━━━━━ The records
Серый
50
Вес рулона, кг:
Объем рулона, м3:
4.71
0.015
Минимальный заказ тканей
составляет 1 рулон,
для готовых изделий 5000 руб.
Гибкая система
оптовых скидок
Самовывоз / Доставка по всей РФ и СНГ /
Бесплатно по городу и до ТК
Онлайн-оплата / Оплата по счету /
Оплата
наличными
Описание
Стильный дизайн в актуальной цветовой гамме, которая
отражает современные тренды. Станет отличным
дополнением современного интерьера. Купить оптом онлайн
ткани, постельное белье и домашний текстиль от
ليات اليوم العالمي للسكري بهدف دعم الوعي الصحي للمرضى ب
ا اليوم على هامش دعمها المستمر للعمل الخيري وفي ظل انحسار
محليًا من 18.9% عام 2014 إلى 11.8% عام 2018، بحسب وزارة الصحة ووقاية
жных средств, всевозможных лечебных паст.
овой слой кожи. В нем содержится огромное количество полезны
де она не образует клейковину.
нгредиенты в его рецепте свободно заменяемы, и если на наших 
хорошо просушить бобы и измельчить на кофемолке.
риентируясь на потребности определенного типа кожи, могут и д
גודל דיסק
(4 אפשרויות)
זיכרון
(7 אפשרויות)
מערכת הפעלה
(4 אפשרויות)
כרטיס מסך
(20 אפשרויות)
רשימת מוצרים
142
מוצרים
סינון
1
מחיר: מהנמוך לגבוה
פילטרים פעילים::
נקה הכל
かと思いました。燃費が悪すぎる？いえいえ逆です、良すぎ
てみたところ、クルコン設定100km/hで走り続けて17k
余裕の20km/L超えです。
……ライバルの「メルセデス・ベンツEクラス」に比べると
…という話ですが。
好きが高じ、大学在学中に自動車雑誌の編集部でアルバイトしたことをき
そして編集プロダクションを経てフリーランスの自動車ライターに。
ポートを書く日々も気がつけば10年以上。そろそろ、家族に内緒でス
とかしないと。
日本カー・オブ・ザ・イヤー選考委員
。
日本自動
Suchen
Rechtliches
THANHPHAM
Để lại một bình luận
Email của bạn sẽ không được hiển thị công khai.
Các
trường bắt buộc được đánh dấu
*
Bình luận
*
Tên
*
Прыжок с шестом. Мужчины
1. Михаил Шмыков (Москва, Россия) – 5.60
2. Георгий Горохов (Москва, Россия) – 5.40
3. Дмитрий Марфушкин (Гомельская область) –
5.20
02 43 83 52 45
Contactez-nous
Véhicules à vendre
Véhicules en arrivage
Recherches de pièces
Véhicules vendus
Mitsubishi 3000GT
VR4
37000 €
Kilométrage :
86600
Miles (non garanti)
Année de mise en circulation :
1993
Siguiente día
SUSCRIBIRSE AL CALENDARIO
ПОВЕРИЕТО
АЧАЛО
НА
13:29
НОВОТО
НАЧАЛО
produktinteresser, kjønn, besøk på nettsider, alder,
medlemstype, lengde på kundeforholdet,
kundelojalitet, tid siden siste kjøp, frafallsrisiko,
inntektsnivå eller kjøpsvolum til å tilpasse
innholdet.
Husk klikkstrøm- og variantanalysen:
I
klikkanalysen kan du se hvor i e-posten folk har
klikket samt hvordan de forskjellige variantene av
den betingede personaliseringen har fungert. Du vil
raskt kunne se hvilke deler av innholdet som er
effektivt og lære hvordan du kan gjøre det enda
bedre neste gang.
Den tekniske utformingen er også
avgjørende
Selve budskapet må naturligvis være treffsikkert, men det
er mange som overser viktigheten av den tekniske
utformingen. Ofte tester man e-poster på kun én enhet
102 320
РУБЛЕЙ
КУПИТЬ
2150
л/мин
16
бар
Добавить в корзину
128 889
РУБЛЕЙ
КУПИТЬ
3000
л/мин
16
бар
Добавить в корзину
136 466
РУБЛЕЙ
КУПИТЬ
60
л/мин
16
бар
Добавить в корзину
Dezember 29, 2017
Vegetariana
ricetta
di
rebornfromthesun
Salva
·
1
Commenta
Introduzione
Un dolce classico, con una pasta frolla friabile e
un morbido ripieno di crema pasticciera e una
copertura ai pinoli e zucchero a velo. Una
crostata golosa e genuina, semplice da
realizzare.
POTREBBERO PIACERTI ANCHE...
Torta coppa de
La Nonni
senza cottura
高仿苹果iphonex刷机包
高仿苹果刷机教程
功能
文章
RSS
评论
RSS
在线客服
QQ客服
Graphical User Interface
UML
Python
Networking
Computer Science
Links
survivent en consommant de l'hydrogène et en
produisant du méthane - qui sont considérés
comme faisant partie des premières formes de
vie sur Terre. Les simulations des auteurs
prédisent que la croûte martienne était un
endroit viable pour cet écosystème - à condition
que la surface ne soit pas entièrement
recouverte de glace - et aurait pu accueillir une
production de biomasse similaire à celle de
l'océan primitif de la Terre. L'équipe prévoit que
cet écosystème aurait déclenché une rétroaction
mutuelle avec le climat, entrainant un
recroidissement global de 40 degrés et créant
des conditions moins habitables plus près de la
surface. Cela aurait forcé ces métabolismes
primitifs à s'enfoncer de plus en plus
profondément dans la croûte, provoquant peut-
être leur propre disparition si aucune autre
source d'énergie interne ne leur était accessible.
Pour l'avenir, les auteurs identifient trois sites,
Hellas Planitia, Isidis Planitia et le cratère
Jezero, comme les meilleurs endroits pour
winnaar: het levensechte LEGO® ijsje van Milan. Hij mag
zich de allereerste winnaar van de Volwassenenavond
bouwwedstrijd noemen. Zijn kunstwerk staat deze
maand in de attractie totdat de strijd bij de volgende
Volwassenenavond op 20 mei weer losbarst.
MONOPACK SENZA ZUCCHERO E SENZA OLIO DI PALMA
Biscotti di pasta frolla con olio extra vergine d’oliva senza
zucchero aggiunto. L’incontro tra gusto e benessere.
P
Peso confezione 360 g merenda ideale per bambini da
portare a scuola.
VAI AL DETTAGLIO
━━━━━━━━━━
• **Action item**: Convert the records above into a Markdown table with two columns, "Row" and "Line", giving each line its own row number and leaving out blank lines.

• **Task output**:
| Row | Line |
|---|---|
| 1 | Серый |
| 2 | 50 |
| 3 | Вес рулона, кг: |
| 4 | Объем рулона, м3: |
| 5 | 4.71 |
| 6 | 0.015 |
| 7 | Минимальный заказ тканей |
| 8 | составляет 1 рулон, |
| 9 | для готовых изделий 5000 руб. |
| 10 | Гибкая система |
| 11 | оптовых скидок |
| 12 | Самовывоз / Доставка по всей РФ и СНГ / |
| 13 | Бесплатно по городу и до ТК |
| 14 | Онлайн-оплата / Оплата по счету / |
| 15 | Оплата |
| 16 | наличными |
| 17 | Описание |
| 18 | Стильный дизайн в актуальной цветовой гамме, которая |
| 19 | отражает современные тренды. Станет отличным |
| 20 | дополнением современного интерьера. Купить оптом онлайн |
| 21 | ткани, постельное белье и домашний текстиль от |
| 22 | ليات اليوم العالمي للسكري بهدف دعم الوعي الصحي للمرضى ب |
| 23 | ا اليوم على هامش دعمها المستمر للعمل الخيري وفي ظل انحسار |
| 24 | محليًا من 18.9% عام 2014 إلى 11.8% عام 2018، بحسب وزارة الصحة ووقاية |
| 25 | жных средств, всевозможных лечебных паст. |
| 26 | овой слой кожи. В нем содержится огромное количество полезны |
| 27 | де она не образует клейковину. |
| 28 | нгредиенты в его рецепте свободно заменяемы, и если на наших  |
| 29 | хорошо просушить бобы и измельчить на кофемолке. |
| 30 | риентируясь на потребности определенного типа кожи, могут и д |
| 31 | גודל דיסק |
| 32 | (4 אפשרויות) |
| 33 | זיכרון |
| 34 | (7 אפשרויות) |
| 35 | מערכת הפעלה |
| 36 | (4 אפשרויות) |
| 37 | כרטיס מסך |
| 38 | (20 אפשרויות) |
| 39 | רשימת מוצרים |
| 40 | 142 |
| 41 | מוצרים |
| 42 | סינון |
| 43 | 1 |
| 44 | מחיר: מהנמוך לגבוה |
| 45 | פילטרים פעילים:: |
| 46 | נקה הכל |
| 47 | かと思いました。燃費が悪すぎる？いえいえ逆です、良すぎ |
| 48 | てみたところ、クルコン設定100km/hで走り続けて17k |
| 49 | 余裕の20km/L超えです。 |
| 50 | ……ライバルの「メルセデス・ベンツEクラス」に比べると |
| 51 | …という話ですが。 |
| 52 | 好きが高じ、大学在学中に自動車雑誌の編集部でアルバイトしたことをき |
| 53 | そして編集プロダクションを経てフリーランスの自動車ライターに。 |
| 54 | ポートを書く日々も気がつけば10年以上。そろそろ、家族に内緒でス |
| 55 | とかしないと。 |
| 56 | 日本カー・オブ・ザ・イヤー選考委員 |
| 57 | 。 |
| 58 | 日本自動 |
| 59 | Suchen |
| 60 | Rechtliches |
| 61 | THANHPHAM |
| 62 | Để lại một bình luận |
| 63 | Email của bạn sẽ không được hiển thị công khai. |
| 64 | Các |
| 65 | trường bắt buộc được đánh dấu |
| 66 | * |
| 67 | Bình luận |
| 68 | * |
| 69 | Tên |
| 70 | * |
| 71 | Прыжок с шестом. Мужчины |
| 72 | 1. Михаил Шмыков (Москва, Россия) – 5.60 |
| 73 | 2. Георгий Горохов (Москва, Россия) – 5.40 |
| 74 | 3. Дмитрий Марфушкин (Гомельская область) – |
| 75 | 5.20 |
| 76 | 02 43 83 52 45 |
| 77 | Contactez-nous |
| 78 | Véhicules à vendre |
| 79 | Véhicules en arrivage |
| 80 | Recherches de pièces |
| 81 | Véhicules vendus |
| 82 | Mitsubishi 3000GT |
| 83 | VR4 |
| 84 | 37000 € |
| 85 | Kilométrage : |
| 86 | 86600 |
| 87 | Miles (non garanti) |
| 88 | Année de mise en circulation : |
| 89 | 1993 |
| 90 | Siguiente día |
| 91 | SUSCRIBIRSE AL CALENDARIO |
| 92 | ПОВЕРИЕТО |
| 93 | АЧАЛО |
| 94 | НА |
| 95 | 13:29 |
| 96 | НОВОТО |
| 97 | НАЧАЛО |
| 98 | produktinteresser, kjønn, besøk på nettsider, alder, |
| 99 | medlemstype, lengde på kundeforholdet, |
| 100 | kundelojalitet, tid siden siste kjøp, frafallsrisiko, |
| 101 | inntektsnivå eller kjøpsvolum til å tilpasse |
| 102 | innholdet. |
| 103 | Husk klikkstrøm- og variantanalysen: |
| 104 | I |
| 105 | klikkanalysen kan du se hvor i e-posten folk har |
| 106 | klikket samt hvordan de forskjellige variantene av |
| 107 | den betingede personaliseringen har fungert. Du vil |
| 108 | raskt kunne se hvilke deler av innholdet som er |
| 109 | effektivt og lære hvordan du kan gjøre det enda |
| 110 | bedre neste gang. |
| 111 | Den tekniske utformingen er også |
| 112 | avgjørende |
| 113 | Selve budskapet må naturligvis være treffsikkert, men det |
| 114 | er mange som overser viktigheten av den tekniske |
| 115 | utformingen. Ofte tester man e-poster på kun én enhet |
| 116 | 102 320 |
| 117 | РУБЛЕЙ |
| 118 | КУПИТЬ |
| 119 | 2150 |
| 120 | л/мин |
| 121 | 16 |
| 122 | бар |
| 123 | Добавить в корзину |
| 124 | 128 889 |
| 125 | РУБЛЕЙ |
| 126 | КУПИТЬ |
| 127 | 3000 |
| 128 | л/мин |
| 129 | 16 |
| 130 | бар |
| 131 | Добавить в корзину |
| 132 | 136 466 |
| 133 | РУБЛЕЙ |
| 134 | КУПИТЬ |
| 135 | 60 |
| 136 | л/мин |
| 137 | 16 |
| 138 | бар |
| 139 | Добавить в корзину |
| 140 | Dezember 29, 2017 |
| 141 | Vegetariana |
| 142 | ricetta |
| 143 | di |
| 144 | rebornfromthesun |
| 145 | Salva |
| 146 | · |
| 147 | 1 |
| 148 | Commenta |
| 149 | Introduzione |
| 150 | Un dolce classico, con una pasta frolla friabile e |
| 151 | un morbido ripieno di crema pasticciera e una |
| 152 | copertura ai pinoli e zucchero a velo. Una |
| 153 | crostata golosa e genuina, semplice da |
| 154 | realizzare. |
| 155 | POTREBBERO PIACERTI ANCHE... |
| 156 | Torta coppa de |
| 157 | La Nonni |
| 158 | senza cottura |
| 159 | 高仿苹果iphonex刷机包 |
| 160 | 高仿苹果刷机教程 |
| 161 | 功能 |
| 162 | 文章 |
| 163 | RSS |
| 164 | 评论 |
| 165 | RSS |
| 166 | 在线客服 |
| 167 | QQ客服 |
| 168 | Graphical User Interface |
| 169 | UML |
| 170 | Python |
| 171 | Networking |
| 172 | Computer Science |
| 173 | Links |
| 174 | survivent en consommant de l'hydrogène et en |
| 175 | produisant du méthane - qui sont considérés |
| 176 | comme faisant partie des premières formes de |
| 177 | vie sur Terre. Les simulations des auteurs |
| 178 | prédisent que la croûte martienne était un |
| 179 | endroit viable pour cet écosystème - à condition |
| 180 | que la surface ne soit pas entièrement |
| 181 | recouverte de glace - et aurait pu accueillir une |
| 182 | production de biomasse similaire à celle de |
| 183 | l'océan primitif de la Terre. L'équipe prévoit que |
| 184 | cet écosystème aurait déclenché une rétroaction |
| 185 | mutuelle avec le climat, entrainant un |
| 186 | recroidissement global de 40 degrés et créant |
| 187 | des conditions moins habitables plus près de la |
| 188 | surface. Cela aurait forcé ces métabolismes |
| 189 | primitifs à s'enfoncer de plus en plus |
| 190 | profondément dans la croûte, provoquant peut- |
| 191 | être leur propre disparition si aucune autre |
| 192 | source d'énergie interne ne leur était accessible. |
| 193 | Pour l'avenir, les auteurs identifient trois sites, |
| 194 | Hellas Planitia, Isidis Planitia et le cratère |
| 195 | Jezero, comme les meilleurs endroits pour |
| 196 | winnaar: het levensechte LEGO® ijsje van Milan. Hij mag |
| 197 | zich de allereerste winnaar van de Volwassenenavond |
| 198 | bouwwedstrijd noemen. Zijn kunstwerk staat deze |
| 199 | maand in de attractie totdat de strijd bij de volgende |
| 200 | Volwassenenavond op 20 mei weer losbarst. |
| 201 | MONOPACK SENZA ZUCCHERO E SENZA OLIO DI PALMA |
| 202 | Biscotti di pasta frolla con olio extra vergine d’oliva senza |
| 203 | zucchero aggiunto. L’incontro tra gusto e benessere. |
| 204 | P |
| 205 | Peso confezione 360 g merenda ideale per bambini da |
| 206 | portare a scuola. |
| 207 | VAI AL DETTAGLIO |